Do you mean the Winchester bedding method? My M70 came with this grey "putty" like substance in the area where the two recoil lugs fit into the stock. The problem is, the stuff never hardened correctly so the whole thing shifted under recoil as the recoil lug holes are enlarged to accept the bedding compound and the lug. Even with the two action screws tight the wood stock had enough flex and slop that it was causing shots to go just about anywhere other than where I was aiming.

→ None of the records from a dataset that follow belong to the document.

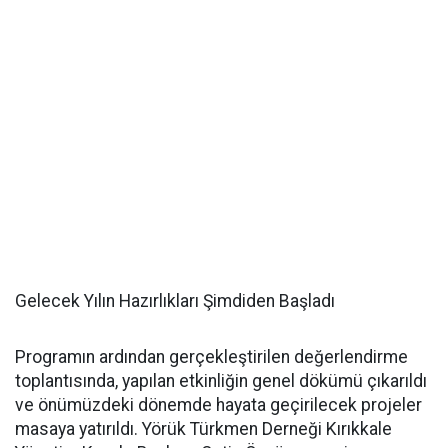
Gelecek Yılın Hazırlıkları Şimdiden Başladı
Programın ardından gerçekleştirilen değerlendirme
toplantısında, yapılan etkinliğin genel dökümü çıkarıldı
ve önümüzdeki dönemde hayata geçirilecek projeler
masaya yatırıldı. Yörük Türkmen Derneği Kırıkkale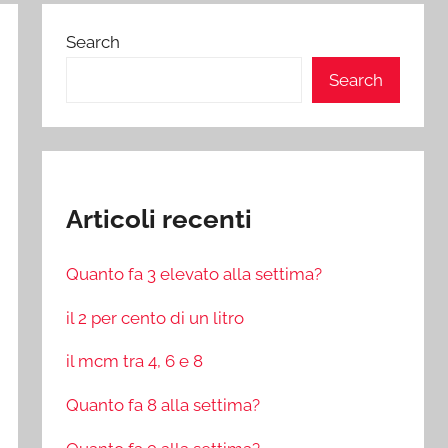
Search
Search
Articoli recenti
Quanto fa 3 elevato alla settima?
il 2 per cento di un litro
il mcm tra 4, 6 e 8
Quanto fa 8 alla settima?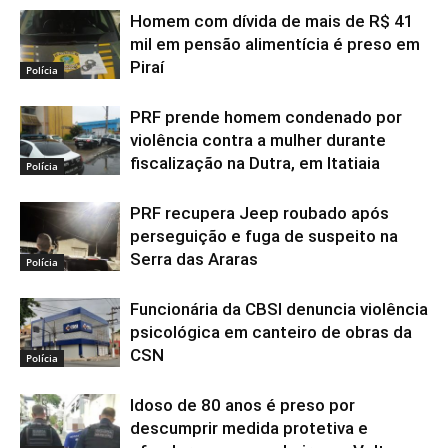
Homem com dívida de mais de R$ 41
mil em pensão alimentícia é preso em
Piraí
Polícia
PRF prende homem condenado por
violência contra a mulher durante
fiscalização na Dutra, em Itatiaia
Polícia
PRF recupera Jeep roubado após
perseguição e fuga de suspeito na
Serra das Araras
Polícia
Funcionária da CBSI denuncia violência
psicológica em canteiro de obras da
CSN
Polícia
Idoso de 80 anos é preso por
descumprir medida protetiva e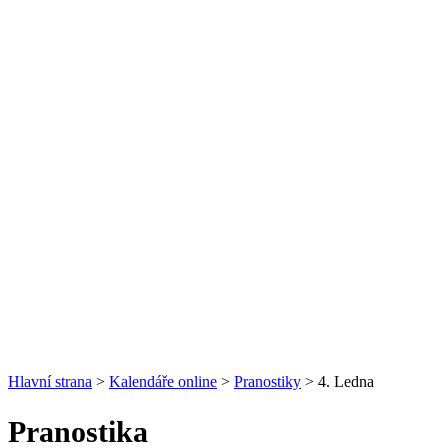
Hlavní strana
>
Kalendáře online
>
Pranostiky
> 4. Ledna
Pranostika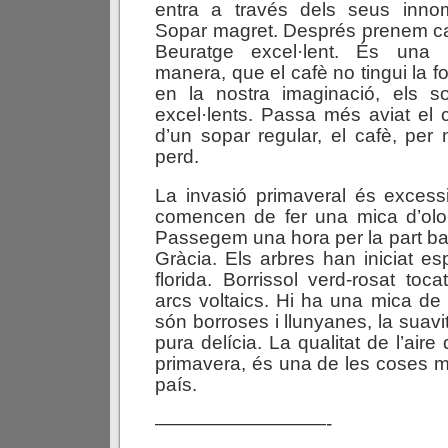
entra a través dels seus inno
Sopar magret. Després prenem caf
Beuratge excel·lent. És una l
manera, que el cafè no tingui la f
en la nostra imaginació, els s
excel·lents. Passa més aviat el c
d’un sopar regular, el cafè, per
perd.
La invasió primaveral és excessi
comencen de fer una mica d’olor 
Passegem una hora per la part ba
Gràcia. Els arbres han iniciat e
florida. Borrissol verd-rosat toc
arcs voltaics. Hi ha una mica de l
són borroses i llunyanes, la suavit
pura delícia. La qualitat de l’aire
primavera, és una de les coses 
país.
—————————-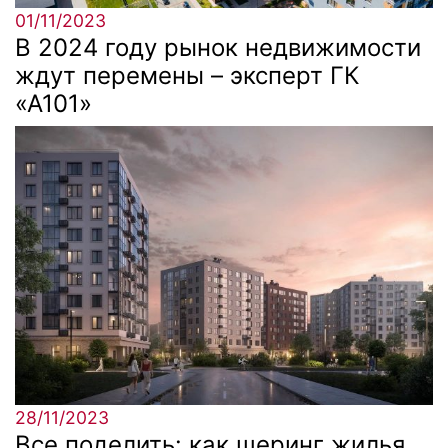
01/11/2023
В 2024 году рынок недвижимости
ждут перемены – эксперт ГК
«А101»
28/11/2023
Все поделить: как шеринг жилья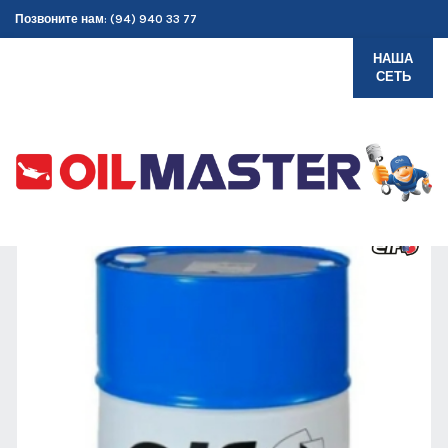
Позвоните нам: (94) 940 33 77
НАША
СЕТЬ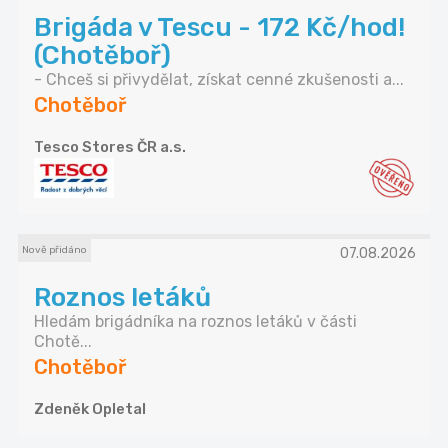
Brigáda v Tescu - 172 Kč/hod!
(Chotěboř)
- Chceš si přivydělat, získat cenné zkušenosti a...
Chotěboř
Tesco Stores ČR a.s.
Nově přidáno
07.08.2026
Roznos letáků
Hledám brigádníka na roznos letáků v části
Chotě...
Chotěboř
Zdeněk Opletal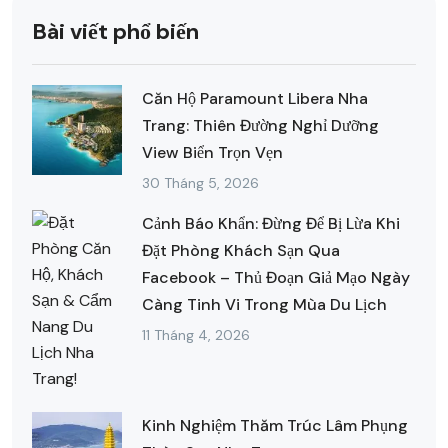
Bài viết phổ biến
Căn Hộ Paramount Libera Nha
Trang: Thiên Đường Nghỉ Dưỡng
View Biển Trọn Vẹn
30 Tháng 5, 2026
Cảnh Báo Khẩn: Đừng Để Bị Lừa Khi
Đặt Phòng Khách Sạn Qua
Facebook – Thủ Đoạn Giả Mạo Ngày
Càng Tinh Vi Trong Mùa Du Lịch
11 Tháng 4, 2026
Kinh Nghiệm Thăm Trúc Lâm Phụng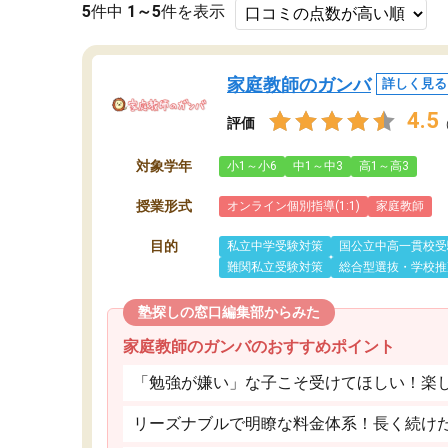
5
件中
1～5
件を表示
家庭教師のガンバ
詳しく見る
4.5
評価
対象学年
小1～小6
中1～中3
高1～高3
授業形式
オンライン個別指導(1:1)
家庭教師
目的
私立中学受験対策
国公立中高一貫校受
難関私立受験対策
総合型選抜・学校推
塾探しの窓口編集部からみた
家庭教師のガンバのおすすめポイント
「勉強が嫌い」な子こそ受けてほしい！楽
リーズナブルで明瞭な料金体系！長く続け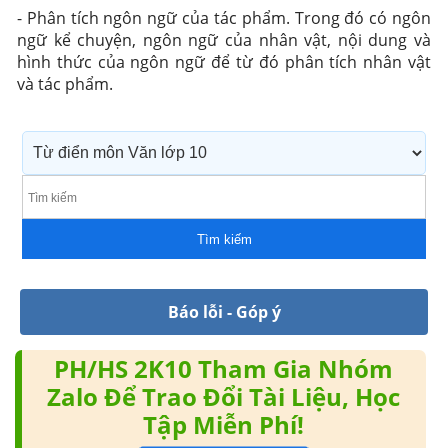
- Phân tích ngôn ngữ của tác phẩm. Trong đó có ngôn
ngữ kể chuyện, ngôn ngữ của nhân vật, nội dung và
hình thức của ngôn ngữ để từ đó phân tích nhân vật
và tác phẩm.
Tìm kiếm
Báo lỗi - Góp ý
PH/HS 2K10 Tham Gia Nhóm
Zalo Để Trao Đổi Tài Liệu, Học
Tập Miễn Phí!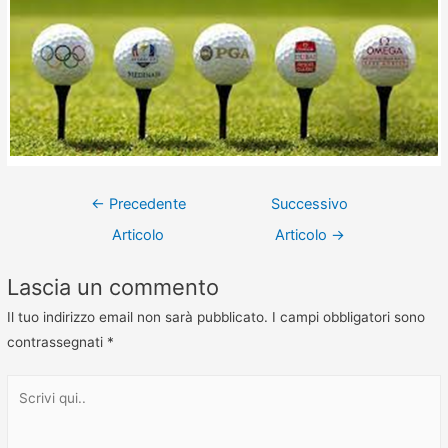
←
Precedente
Successivo
Articolo
Articolo
→
Lascia un commento
Il tuo indirizzo email non sarà pubblicato.
I campi obbligatori sono
contrassegnati
*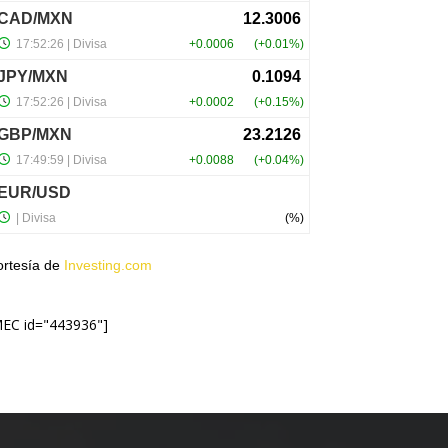
ortesía de
Investing.com
MEC id="443936"]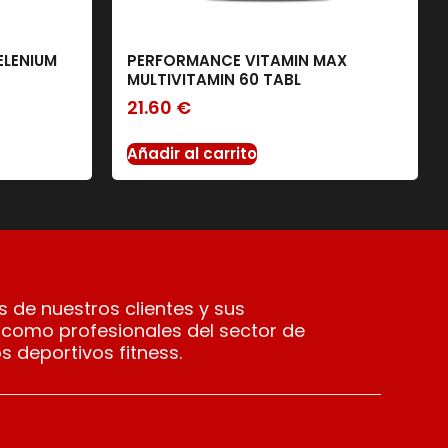
ELENIUM
PERFORMANCE VITAMIN MAX
MULTIVITAMIN 60 TABL
21.60
€
Añadir al carrito
 de nuestros clientes y sus
 como profesionales del sector de
s deportivos fitness.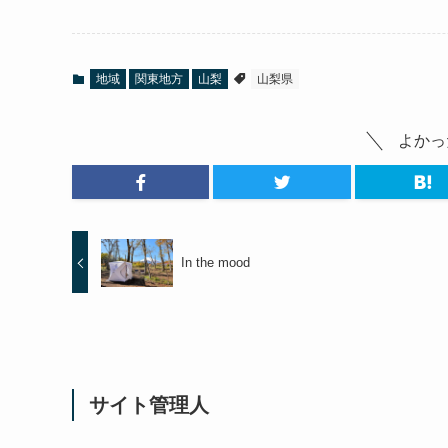
地域
関東地方
山梨
山梨県
よかっ
In the mood
サイト管理人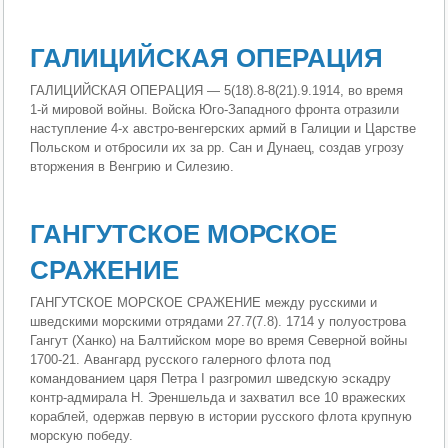
ГАЛИЦИЙСКАЯ ОПЕРАЦИЯ
ГАЛИЦИЙСКАЯ ОПЕРАЦИЯ — 5(18).8-8(21).9.1914, во время
1-й мировой войны. Войска Юго-Западного фронта отразили
наступление 4-х австро-венгерских армий в Галиции и Царстве
Польском и отбросили их за pp. Caн и Дунаец, создав угрозу
вторжения в Венгрию и Силезию.
ГАНГУТСКОЕ МОРСКОЕ
СРАЖЕНИЕ
ГАНГУТСКОЕ МОРСКОЕ СРАЖЕНИЕ между русскими и
шведскими морскими отрядами 27.7(7.8). 1714 у полуострова
Гангут (Ханко) на Балтийском море во время Северной войны
1700-21. Авангард русского галерного флота под
командованием царя Петра I разгромил шведскую эскадру
контр-адмирала Н. Эреншельда и захватил все 10 вражеских
кораблей, одержав первую в истории русского флота крупную
морскую победу.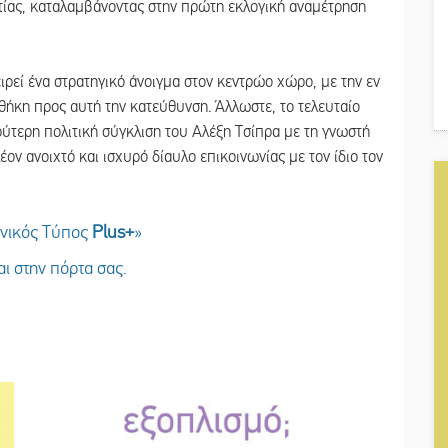
τίας, καταλαμβάνοντας στην πρώτη εκλογική αναμέτρηση
ρεί ένα στρατηγικό άνοιγμα στον κεντρώο χώρο, με την εν
θήκη προς αυτή την κατεύθυνση. Άλλωστε, το τελευταίο
ρύτερη πολιτική σύγκλιση του Αλέξη Τσίπρα με τη γνωστή
έον ανοιχτό και ισχυρό δίαυλο επικοινωνίας με τον ίδιο τον
ωνικός Τύπος
Plus
+
»
ι στην πόρτα σας.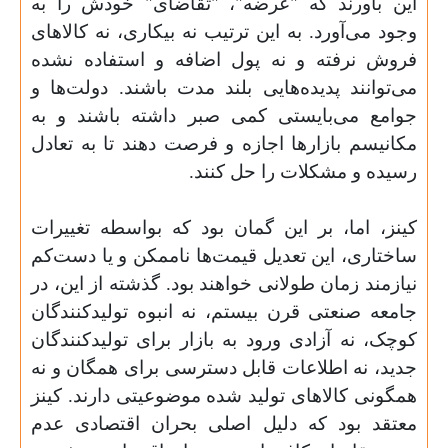
این باورند که "عرضه"، "تقاضای" خودش را به
وجود می‌آورد. به این ترتیب نه بیکاری، نه کالاهای
فروش نرفته و نه پول اضافه و استفاده نشده
می‌توانند پدیده‌هایی بلند مدت باشند. دولت‌ها و
جوامع می‌بایستی کمی صبر داشته باشند و به
مکانیسم بازارها اجازه و فرصت دهند تا به تعادل
رسیده و مشکلات را حل کنند.
کینز، اما، بر این گمان بود که بواسطه تغییرات
ساختاری، این تعدیل قیمت‌ها ناممکن و یا دست‌کم
نیازمند زمان طولانی خواهند بود. گذشته از این، در
جامعه صنعتی قرن بیستم، نه انبوه تولیدکنندگان
کوچک، نه آزادی ورود به بازار برای تولیدکنندگان
جدید، نه اطلاعات قابل دسترسی برای همگان و نه
همگونی کالاهای تولید شده موضوعیتی دارند. کینز
معتقد بود که دلیل اصلی بحران اقتصادی عدم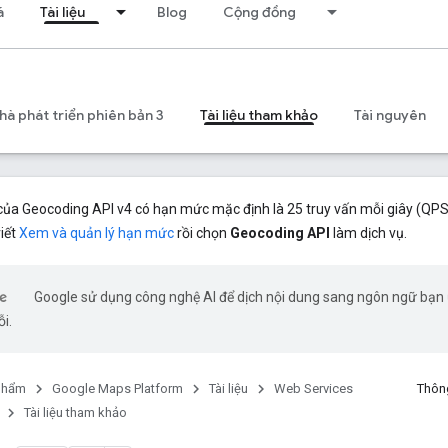
á
Tài liệu
Blog
Cộng đồng
à phát triển phiên bản 3
Tài liệu tham khảo
Tài nguyên
ủa Geocoding API v4 có hạn mức mặc định là 25 truy vấn mỗi giây (QPS)
iết
Xem và quản lý hạn mức
rồi chọn
Geocoding API
làm dịch vụ.
Google sử dụng công nghệ AI để dịch nội dung sang ngôn ngữ bạn ư
ỗi.
phẩm
Google Maps Platform
Tài liệu
Web Services
Thông
Tài liệu tham khảo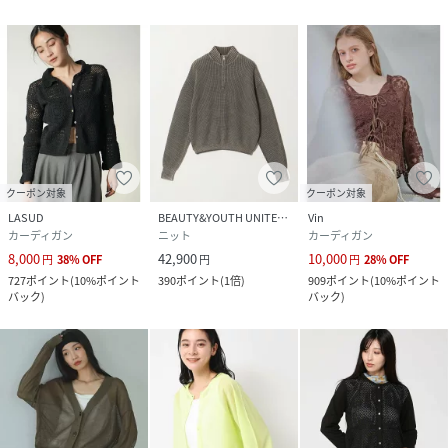
クーポン対象
クーポン対象
LASUD
BEAUTY&YOUTH UNITED ARROWS
Vin
カーディガン
ニット
カーディガン
8,000
42,900
10,000
円
38
%
OFF
円
円
28
%
OFF
727
ポイント
(
10%ポイント
390
ポイント
(
1倍
)
909
ポイント
(
10%ポイント
バック
)
バック
)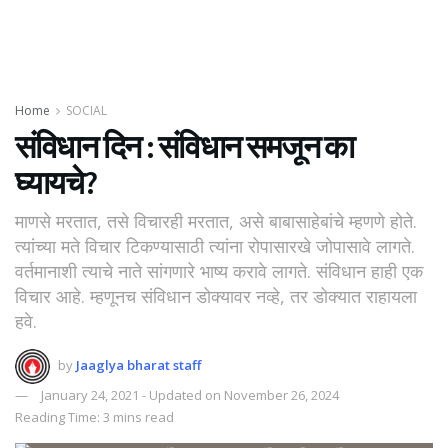
Home
SOCIAL
संविधान दिन : संविधान समजून का
घ्यायचे?
माणसे मरतात, तसे विचारही मरतात, असे बाबासाहेबांचे म्हणणे होते.
त्यांच्या मते विचार टिकण्यासाठी त्यांना रोपासारखे जोपासावे लागते.
वर्तमानाशी त्याचे नाते सांगणारे भाष्य करावे लागते. संविधान हाही एक
विचार आहे. म्हणूनच संविधान डोक्यावर नव्हे, तर डोक्यात राहायला
हवे.
by
Jaaglya bharat staff
January 24, 2021 - Updated on November 26, 2024
Reading Time: 3 mins read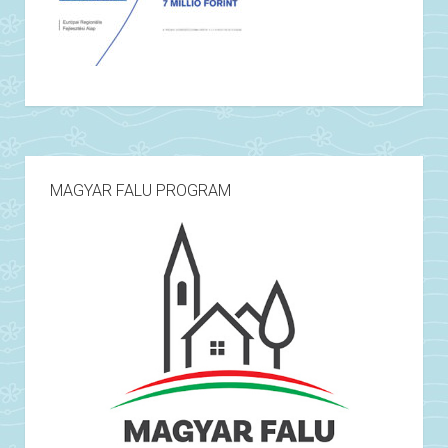
MAGYAR FALU PROGRAM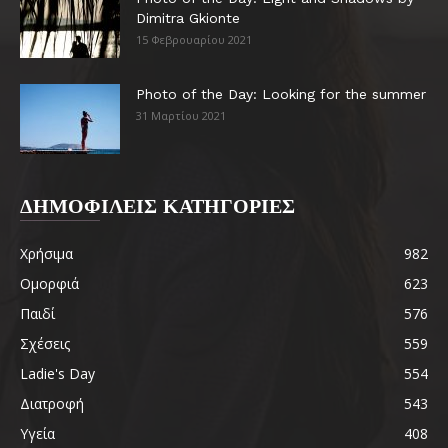
Dimitra Gkionte
15 Φεβρουαρίου 2021
Photo of the Day: Looking for the summer
31 Μαρτίου 2021
ΔΗΜΟΦΙΛΕΙΣ ΚΑΤΗΓΟΡΙΕΣ
Χρήσιμα
982
Ομορφιά
623
Παιδί
576
Σχέσεις
559
Ladie's Day
554
Διατροφή
543
Υγεία
408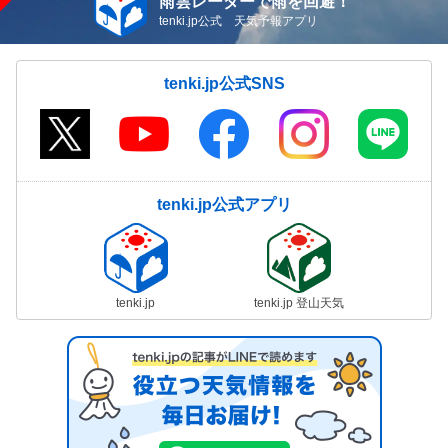
雨雲レーダーで雨を回避！
tenki.jp公式 天気予報アプリ
tenki.jp公式SNS
tenki.jp公式アプリ
tenki.jp
tenki.jp 登山天気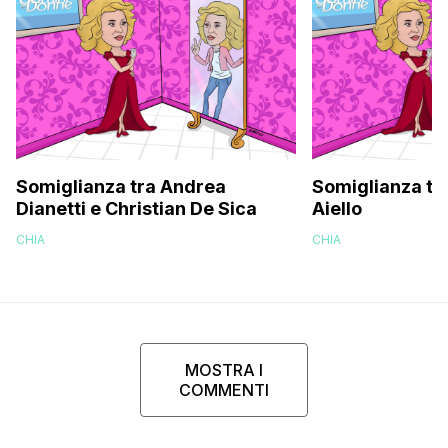
Somiglianza tra Andrea
Somiglianza tra
Dianetti e Christian De Sica
Aiello
CHIA
CHIA
MOSTRA I
COMMENTI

Took the rifle to the local Smith and the confirmed the bad bed job from Winchester and then checked the crown. It too was not correct. So a proper bed job and a cleaned up crown has my rifle shooting very tight groups.
 
New2- You can find several makes of rifles in 9.3x62 on Gunbroker.com In fact, the other day I saw several Ruger #1 models in 9.3x62...which is also in the "nostalgia" area as the Ruger #1 really looks similar to the old Farquharson single shots used in Africa. A single shot is all you need for plains game anyhow. heck, the Old Timers took on elephant and such with muzzleloaders, then the "new" modern brass cased single became all the rage, ha. You can also find a few Remingtons and Ruger bolt guns in 35 Whelen. From your postings, I don't think you would be happy unless you got a 9.3x62, ha. It is a gem dandy round, its just not going to be easy to take 300yd plus shots....which is rare in most parts of Africa anyhow! That Ruger Mod 77 African I had in 9.3x62 was a really handsome rifle...if you like the Old World German influence, the CZ 550 Mannlicher is a classic! Scope it with a 1.5x5, a 2x7 or 2.5x8, "maybe" a 3x9 ( you don't want to bulk up the lines on this kind of rifle anyhow) and have a ball!
 
thx robert,

i had to rebed a "silly putty" bedded late 70's model 70 i bought for my son, so i know where you are coming from. i was interested in the col. townshend whelen reference to the three pressure points for bedding a pre-64 model 70 action.

murf
 
h^&hhunter,

can you give a reference for the whelen bedding method for the model 70. i'm guessing the three pressure points are at the three action screws, but i'd like to know for sure. the barrel screw could be another pressure point.

thx,

murf
The Whelen method included the two action screws front and rear, and he also believed in a pressure pad at the "dog knot" about half way down the fore end. It has been my observation that guys who took the time to bed their rifles back in the day tended to be riflemen and these rifles, if the bores are still good. Always tend to shoot well.